Si les habitants du canton ont besoin de logements, ceux-ci ne doivent pas être construits dans des lieux qui mettent en péril la santé des habitants. Je vous rappelle que c'est pourtant ce que tente de faire la droite au Parlement fédéral en limitant la protection contre les nuisances sonores ou ce que vous faites ici en vous opposant aux 30 km/h.
Les questions de protection de la santé soulevées par cette initiative doivent être examinées à la commission d'aménagement du canton, afin que, tout en protégeant la santé des habitants et habitantes du canton, on dégage les critères les plus pertinents pour gérer les gravières et les décharges qui s'occupent des déchets produits dans le canton et afin que l'on examine la manière la plus pertinente de mettre en oeuvre ces différents critères. Le parti socialiste soutiendra donc le renvoi en commission.
M. François Erard (LC). Chers collègues, on a beaucoup parlé de décharge; c'est effectivement le terme employé dans ce texte. Cela dit, il s'agit bien plus de dépôt de matériaux d'excavation que de décharge au sens où l'on peut l'entendre. Le problème qui se pose à Genève est le suivant: on n'a plus suffisamment de trous, de gravières pour déposer nos remblais de construction, et ceux-ci partent par milliers de tonnes tous les jours en France voisine, ce qui est peu acceptable. Les préoccupations des riverains de ces remblais doivent être prises en considération. Le Centre soutiendra un renvoi en commission. Je vous remercie.
M. Pierre Maudet, conseiller d'Etat. Il m'appartient de vous adresser quelques mots de la part du Conseil d'Etat en lieu et place de notre ministre de l'environnement, dûment excusé ce soir. L'initiative 197, qui prévoit de modifier la loi sur les gravières et exploitations assimilées pour reculer la distance des gravières aux habitations à 300 mètres, a fait l'objet d'un recours s'agissant de la détermination initiale du Conseil d'Etat sur l'invalidation partielle, ce qui a amené une députée à parler à juste titre de coquille vide, puisqu'il s'agit ce soir de renvoyer une initiative dont l'essentiel a été invalidé.

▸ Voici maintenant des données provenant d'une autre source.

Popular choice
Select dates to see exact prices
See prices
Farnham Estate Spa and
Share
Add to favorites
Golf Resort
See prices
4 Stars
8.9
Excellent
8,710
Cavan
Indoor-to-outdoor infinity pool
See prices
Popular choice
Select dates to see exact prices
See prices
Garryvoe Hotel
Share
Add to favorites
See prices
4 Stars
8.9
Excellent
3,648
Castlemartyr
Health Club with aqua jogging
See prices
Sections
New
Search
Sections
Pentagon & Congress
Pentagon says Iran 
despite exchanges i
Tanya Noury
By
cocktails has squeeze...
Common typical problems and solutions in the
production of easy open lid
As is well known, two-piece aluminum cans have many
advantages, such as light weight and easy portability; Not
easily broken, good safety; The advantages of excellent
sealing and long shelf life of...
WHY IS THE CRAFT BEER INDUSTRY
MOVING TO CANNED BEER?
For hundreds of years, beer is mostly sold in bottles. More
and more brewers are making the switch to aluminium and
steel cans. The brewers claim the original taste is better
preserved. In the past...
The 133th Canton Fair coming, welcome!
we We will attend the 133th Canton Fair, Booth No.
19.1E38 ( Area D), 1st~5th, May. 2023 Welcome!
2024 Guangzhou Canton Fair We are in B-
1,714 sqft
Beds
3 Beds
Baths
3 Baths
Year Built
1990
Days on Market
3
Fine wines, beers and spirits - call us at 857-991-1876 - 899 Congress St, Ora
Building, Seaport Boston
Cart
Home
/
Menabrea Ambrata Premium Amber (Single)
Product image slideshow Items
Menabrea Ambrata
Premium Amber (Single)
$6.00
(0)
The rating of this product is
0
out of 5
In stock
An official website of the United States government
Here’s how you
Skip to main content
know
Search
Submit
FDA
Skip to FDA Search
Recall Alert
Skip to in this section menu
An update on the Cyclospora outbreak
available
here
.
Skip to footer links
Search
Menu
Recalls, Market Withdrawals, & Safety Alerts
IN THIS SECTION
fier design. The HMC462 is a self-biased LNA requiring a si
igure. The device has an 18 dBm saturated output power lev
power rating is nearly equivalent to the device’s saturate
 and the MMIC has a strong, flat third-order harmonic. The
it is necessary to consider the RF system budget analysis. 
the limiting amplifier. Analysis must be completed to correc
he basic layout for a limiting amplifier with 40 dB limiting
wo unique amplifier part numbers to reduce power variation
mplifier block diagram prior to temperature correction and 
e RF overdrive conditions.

Il est important pour le Conseil d'Etat de citer brièvement l'arrêt de la Cour: «[...] le législateur cantonal n'est habilité à adopter une distance limite de 300 m ni en vertu de la protection contre les nuisances en tant que telles, ladite protection étant réglée s'agissant du bruit et de la pollution atmosphérique exhaustivement par le droit fédéral, ni en vertu du principe de prévention, qui ne permet pas l'adoption d'une distance de sécurité de manière générale et abstraite sans examen concret du cas d'espèce.»
Il revient donc maintenant à votre Conseil de se déterminer sur la prise en considération de cet objet, sur l'opposition d'un éventuel contreprojet d'ici au 15 mai prochain. Il convient surtout, Mesdames et Messieurs les députés, d'observer que la distance minimale, qui représentait le coeur de l'initiative, a été invalidée, on l'a dit, et c'est l'essentiel de mon propos ce soir sur ce point. Le texte restant se résume à invoquer un principe général du droit de l'environnement déjà connu par ailleurs. L'intérêt de cette initiative et son opportunité apparaissent donc à tout le moins amoindris. Je vous remercie de votre attention.
Le président. Merci, Monsieur le conseiller d'Etat.
L'IN 197-CJ et le rapport du Conseil d'Etat IN 197-A sont renvoyés à la commission d'aménagement du canton.